On Thursday, European central banks joined the US Federal Reserve in slowing the pace of interest rate hikes as inflation, which has been high for decades, shows signs of easing.
Both the Bank of England and the European Central Bank raised rates by half a percentage point at their final meetings of the year. Previously, they opted for increases of three-quarters of a percentage point.
But they insisted the fight to tame inflation is not over, despite the risk that further rate hikes next year will add to the pressure on a slowing economy.
The UK is already sliding into recession and Europe may not be far behind.
The ECB said the GDP of the 19 countries that use the euro could contract this quarter and the next due to high energy prices, continued uncertainty, weak global activity and tighter financial conditions.
According to the bank’s projections, a recession “would be relatively short and shallow”, she added.
Both central banks have signaled they plan to continue raising interest rates in the new year to keep inflation at their 2% targets.
“We still have a long way to go,” ECB President Christine Lagarde told reporters at a press conference, noting that inflation “remains far too high and is likely to remain above the goal”.
ECB inflation estimates show it to average 3.4% in 2024 and 2.3% in 2025.
Central bankers sought to convey that they were not changing course, sending a message to investors that they aimed to stay firm.
“We are not pivoting,” Lagarde stressed. “We don’t hesitate.”
But early indications that prices are rising at a slower pace are making it easier for policymakers to start going at it, after an unprecedented sprint over the past 12 months.
UK annual consumer inflation was 10.7% in November, down from 11.1% in October. In Europe, consumer prices increased by 10% over the year to November, compared to a record 10.6% in October.
The Bank of England has now raised borrowing costs in nine consecutive meetings from December 2021. Its biggest hike in November was the biggest in 33 years.
The European Central Bank has hiked rates four times in a row since July. He’s opted for bigger hikes in his last two encounters.

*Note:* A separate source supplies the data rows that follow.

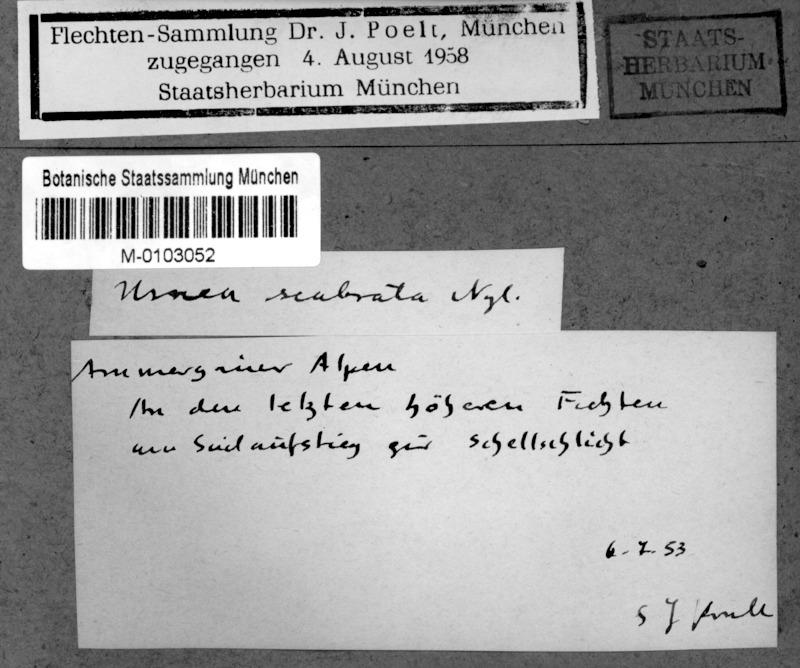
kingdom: Fungi
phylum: Ascomycota
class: Lecanoromycetes
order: Lecanorales
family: Parmeliaceae
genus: Usnea
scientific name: Usnea scabrata
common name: Straw beard lichen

The ECB also announced plans to start cutting its bond holdings in March by around 15 billion euros ($16 billion) per month until the end of June.
The challenge for central bankers is to use their policy levers to slow consumer demand, thereby helping to reduce inflation, but without hurting it to the point of triggering a painful recession.
This task is made even more difficult by the factors that contribute to inflation. High energy prices exacerbated by Russia’s war in Ukraine are creating huge problems for Europe and the UK. But governments have pledged to end their dependence on Russia for oil and gas. This could make prices more volatile over the next year.
Earlier this week, the head of the International Energy Agency, Fatih Birol, and the President of the European Commission, Ursula von der Leyen, warned that Europe could face further shortages of natural gas in 2023.